Records to process
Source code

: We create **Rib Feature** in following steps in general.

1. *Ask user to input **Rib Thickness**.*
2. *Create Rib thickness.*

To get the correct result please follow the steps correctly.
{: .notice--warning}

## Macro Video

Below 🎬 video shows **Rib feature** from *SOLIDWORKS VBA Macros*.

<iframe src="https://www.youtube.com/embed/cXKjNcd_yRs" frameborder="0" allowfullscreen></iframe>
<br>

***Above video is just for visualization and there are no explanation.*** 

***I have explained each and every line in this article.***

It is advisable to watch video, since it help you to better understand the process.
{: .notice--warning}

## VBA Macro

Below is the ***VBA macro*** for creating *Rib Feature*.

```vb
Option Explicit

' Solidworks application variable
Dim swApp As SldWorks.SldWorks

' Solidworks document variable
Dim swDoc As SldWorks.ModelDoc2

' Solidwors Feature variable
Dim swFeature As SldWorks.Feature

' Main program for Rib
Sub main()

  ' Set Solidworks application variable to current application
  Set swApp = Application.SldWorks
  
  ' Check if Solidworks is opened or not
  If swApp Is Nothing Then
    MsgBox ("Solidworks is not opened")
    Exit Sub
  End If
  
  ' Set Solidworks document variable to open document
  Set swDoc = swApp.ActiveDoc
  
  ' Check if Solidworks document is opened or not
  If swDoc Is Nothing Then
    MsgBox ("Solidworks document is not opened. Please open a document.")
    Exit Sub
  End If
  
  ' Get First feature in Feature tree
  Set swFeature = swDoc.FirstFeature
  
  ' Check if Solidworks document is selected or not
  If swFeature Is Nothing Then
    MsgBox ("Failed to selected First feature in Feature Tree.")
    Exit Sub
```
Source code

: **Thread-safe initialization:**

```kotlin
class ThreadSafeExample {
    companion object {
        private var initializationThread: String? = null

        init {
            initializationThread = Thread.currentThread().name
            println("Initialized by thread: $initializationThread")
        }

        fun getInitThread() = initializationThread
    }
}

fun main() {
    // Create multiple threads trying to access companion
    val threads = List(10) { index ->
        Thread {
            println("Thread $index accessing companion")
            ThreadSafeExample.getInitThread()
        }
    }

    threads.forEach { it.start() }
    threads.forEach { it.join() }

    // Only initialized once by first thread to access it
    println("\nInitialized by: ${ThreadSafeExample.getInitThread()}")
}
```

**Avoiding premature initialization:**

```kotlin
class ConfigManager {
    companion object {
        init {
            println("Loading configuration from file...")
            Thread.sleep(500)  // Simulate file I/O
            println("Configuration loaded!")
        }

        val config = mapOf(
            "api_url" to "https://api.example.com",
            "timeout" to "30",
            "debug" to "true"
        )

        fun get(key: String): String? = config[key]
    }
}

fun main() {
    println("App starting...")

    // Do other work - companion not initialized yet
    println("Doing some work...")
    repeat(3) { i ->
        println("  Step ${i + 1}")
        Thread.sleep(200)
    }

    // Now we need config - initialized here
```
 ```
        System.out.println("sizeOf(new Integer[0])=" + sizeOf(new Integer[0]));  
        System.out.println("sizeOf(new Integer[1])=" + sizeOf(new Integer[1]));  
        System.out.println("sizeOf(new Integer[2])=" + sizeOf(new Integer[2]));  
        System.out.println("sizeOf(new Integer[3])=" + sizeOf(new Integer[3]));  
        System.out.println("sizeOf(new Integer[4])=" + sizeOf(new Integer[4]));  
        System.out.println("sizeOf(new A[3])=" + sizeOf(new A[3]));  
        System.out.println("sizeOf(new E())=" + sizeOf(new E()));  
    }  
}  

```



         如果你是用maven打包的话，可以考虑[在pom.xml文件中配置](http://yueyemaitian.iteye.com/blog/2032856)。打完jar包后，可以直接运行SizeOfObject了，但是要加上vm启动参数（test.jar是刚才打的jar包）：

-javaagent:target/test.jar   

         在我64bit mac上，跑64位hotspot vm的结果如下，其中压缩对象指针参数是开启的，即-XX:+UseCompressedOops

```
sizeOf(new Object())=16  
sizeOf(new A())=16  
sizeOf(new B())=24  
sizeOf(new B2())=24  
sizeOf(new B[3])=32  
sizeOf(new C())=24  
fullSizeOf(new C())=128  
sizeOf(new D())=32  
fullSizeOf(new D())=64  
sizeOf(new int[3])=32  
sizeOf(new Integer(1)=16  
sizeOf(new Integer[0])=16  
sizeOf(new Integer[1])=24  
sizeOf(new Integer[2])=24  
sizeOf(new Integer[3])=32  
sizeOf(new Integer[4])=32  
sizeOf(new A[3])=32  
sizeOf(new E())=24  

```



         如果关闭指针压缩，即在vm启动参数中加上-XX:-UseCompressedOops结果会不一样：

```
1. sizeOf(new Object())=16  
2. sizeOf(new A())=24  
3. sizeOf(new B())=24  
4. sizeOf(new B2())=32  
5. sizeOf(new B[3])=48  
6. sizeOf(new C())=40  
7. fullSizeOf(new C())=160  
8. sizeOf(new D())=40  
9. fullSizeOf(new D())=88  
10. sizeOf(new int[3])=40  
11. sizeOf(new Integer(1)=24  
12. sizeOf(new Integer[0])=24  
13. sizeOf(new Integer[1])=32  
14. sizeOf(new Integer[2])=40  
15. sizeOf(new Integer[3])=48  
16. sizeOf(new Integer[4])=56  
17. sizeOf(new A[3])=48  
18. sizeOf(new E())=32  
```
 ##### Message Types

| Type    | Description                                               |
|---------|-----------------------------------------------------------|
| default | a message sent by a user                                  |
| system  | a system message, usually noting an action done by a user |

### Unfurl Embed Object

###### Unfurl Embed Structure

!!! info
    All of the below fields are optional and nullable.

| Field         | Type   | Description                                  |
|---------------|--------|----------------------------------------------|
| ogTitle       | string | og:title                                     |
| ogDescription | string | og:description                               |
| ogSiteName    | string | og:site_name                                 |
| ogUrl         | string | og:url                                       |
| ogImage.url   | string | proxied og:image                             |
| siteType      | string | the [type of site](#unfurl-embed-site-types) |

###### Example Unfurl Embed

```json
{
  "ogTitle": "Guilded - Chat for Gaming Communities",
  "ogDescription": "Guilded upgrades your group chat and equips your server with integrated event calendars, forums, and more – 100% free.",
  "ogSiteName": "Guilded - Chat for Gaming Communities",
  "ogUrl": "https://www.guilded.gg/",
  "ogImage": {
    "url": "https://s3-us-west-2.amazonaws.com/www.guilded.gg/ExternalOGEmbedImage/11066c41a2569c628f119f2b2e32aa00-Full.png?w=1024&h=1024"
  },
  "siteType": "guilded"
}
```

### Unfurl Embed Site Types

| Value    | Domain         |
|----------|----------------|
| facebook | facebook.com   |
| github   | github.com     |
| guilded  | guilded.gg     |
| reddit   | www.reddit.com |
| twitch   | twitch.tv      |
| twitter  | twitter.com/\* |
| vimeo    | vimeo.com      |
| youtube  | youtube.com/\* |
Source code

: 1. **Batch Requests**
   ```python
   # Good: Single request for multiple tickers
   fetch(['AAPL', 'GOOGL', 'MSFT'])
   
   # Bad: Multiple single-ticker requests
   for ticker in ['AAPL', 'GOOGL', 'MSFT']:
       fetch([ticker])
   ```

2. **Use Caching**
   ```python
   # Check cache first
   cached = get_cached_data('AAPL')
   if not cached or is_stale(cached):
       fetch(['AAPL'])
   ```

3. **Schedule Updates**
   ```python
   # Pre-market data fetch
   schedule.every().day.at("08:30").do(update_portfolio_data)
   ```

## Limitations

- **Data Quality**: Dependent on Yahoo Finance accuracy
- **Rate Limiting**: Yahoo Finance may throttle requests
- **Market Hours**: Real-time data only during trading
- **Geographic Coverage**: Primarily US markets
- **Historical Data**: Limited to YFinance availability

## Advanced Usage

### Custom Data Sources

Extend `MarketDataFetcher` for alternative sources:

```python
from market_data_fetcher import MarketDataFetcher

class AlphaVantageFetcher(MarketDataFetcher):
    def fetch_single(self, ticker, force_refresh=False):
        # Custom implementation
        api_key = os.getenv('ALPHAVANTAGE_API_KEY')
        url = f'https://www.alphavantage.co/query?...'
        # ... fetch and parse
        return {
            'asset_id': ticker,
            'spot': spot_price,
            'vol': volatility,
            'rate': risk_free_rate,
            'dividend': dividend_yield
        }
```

Work to complete
Search the material above for the word "AAPL", then copy each line that holds it.

Solution to this exercise
   fetch(['AAPL', 'GOOGL', 'MSFT'])
   for ticker in ['AAPL', 'GOOGL', 'MSFT']:
   cached = get_cached_data('AAPL')
       fetch(['AAPL'])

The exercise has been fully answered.